The induction of HO-1 expression was due to a direct effect on iNOS expression [16]. Therefore, we investigated whether the inhibitory effect of OR on iNOS expression was associated with increased HO-1 production. We found that OR pretreatment at a concentration of 500 μg/mL or greater induced HO-1 expression in RAW 264.7 macrophages, and also determined that it affected the inhibiting efficacy of NO and iNOS production. This finding suggests that inhibitory effect of OR on NO production was influenced by not only blockade on activation of NF-κB and MAPKs pathways but also induction of HO-1 expression.

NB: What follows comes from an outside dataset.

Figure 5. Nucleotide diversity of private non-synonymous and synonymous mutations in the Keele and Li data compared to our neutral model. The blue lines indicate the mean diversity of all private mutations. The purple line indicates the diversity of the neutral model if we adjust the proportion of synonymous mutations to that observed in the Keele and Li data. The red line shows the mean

OR concentration-dependently suppressed the inflammatory cytokines TNF-α, IL-6 and IL-1β. NF-κB is a key transcriptional regulator associated with the cellular response to stimuli such as LPS [3739]. Furthermore, it plays an important role in cell viability and the expression of various inflammatory factors including NO, inflammatory cytokines, and PGE2[4042]. To investigate whether the inhibitory effect of OR on the expression of cytokines and inflammatory factors is associated with NF-κB pathway activity, we measured the effect of OR on NF-κB nuclear transcription. We found that OR concentration-dependently inhibited the nuclear transcription of p65 through the inhibition of IκBα degradation by LPS stimulation. These findings are consistent with previous studies showing that the NF-κB response drives the expression of iNOS, TNF-α, and IL-6 genes [4345]. Because of many anti-inflammatory drugs repress the production of inflammatory mediators through inhibition of NF-κB activity, OR extract could be developed as anti-inflammatory agents.

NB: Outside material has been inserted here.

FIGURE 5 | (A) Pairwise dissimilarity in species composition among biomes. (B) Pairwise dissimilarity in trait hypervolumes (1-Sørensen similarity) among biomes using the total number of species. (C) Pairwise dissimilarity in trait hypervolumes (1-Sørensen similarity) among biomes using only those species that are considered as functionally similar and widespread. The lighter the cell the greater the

Because MAPKs activated by LPS are related to iNOS expression in macrophages [46], we also examined the inhibitory effect of OR on the phosphorylation of MAPKs. OR significantly inhibited phosphorylation of ERK MAPK, but had a little effect on the phosphorylation of p38 and JNK MAPK. These results indicate that the inhibitory effect of OR on the phosphorylation of MAPKs is directly related to inhibition of NF-κB activation and reduction of inflammatory factor production in RAW 264.7 cells. In this study, we investigated whether OR have inhibitory activity on various inflammatory mechanisms including NF-κB, MAPKs and HO-1. As a results, OR shows strongly biological effect on various signaling pathways. This experiment design in vitro inflammation-related model was fundamental and comprehensive format in this field.

As shown in Figure 6, we identified three main components (cinnamic acid, cinnamaldehyde and atractylenolide III) in OR. A previous study reported that cinnamaldehyde has anti-inflammatory activities in vitro and in vivo [33]. Additionally, it was demonstrated that atractylenolide III inhibits LPS-induced TNF-α and NO production in macrophages [47]. These facts suggest that the anti-inflammatory activity of OR might be related to active components of OR, including cinnamaldehyde and atractylenolide III.

Conclusions

In conclusion, OR had a strong inhibitory effect on NO secretion, inflammatory cytokines production and expression of iNOS and COX-2 in LPS-stimulated RAW 264.7 cells. These effects were due to inhibition of NF-κB activation through suppression of IκBα degradation and blockade of MAPK phosphorylation. Also, the influence of OR on HO-1 expression affected the suppression of inflammatory factors. These results suggest that OR could be developed as a new anti-inflammatory agent derived from natural products.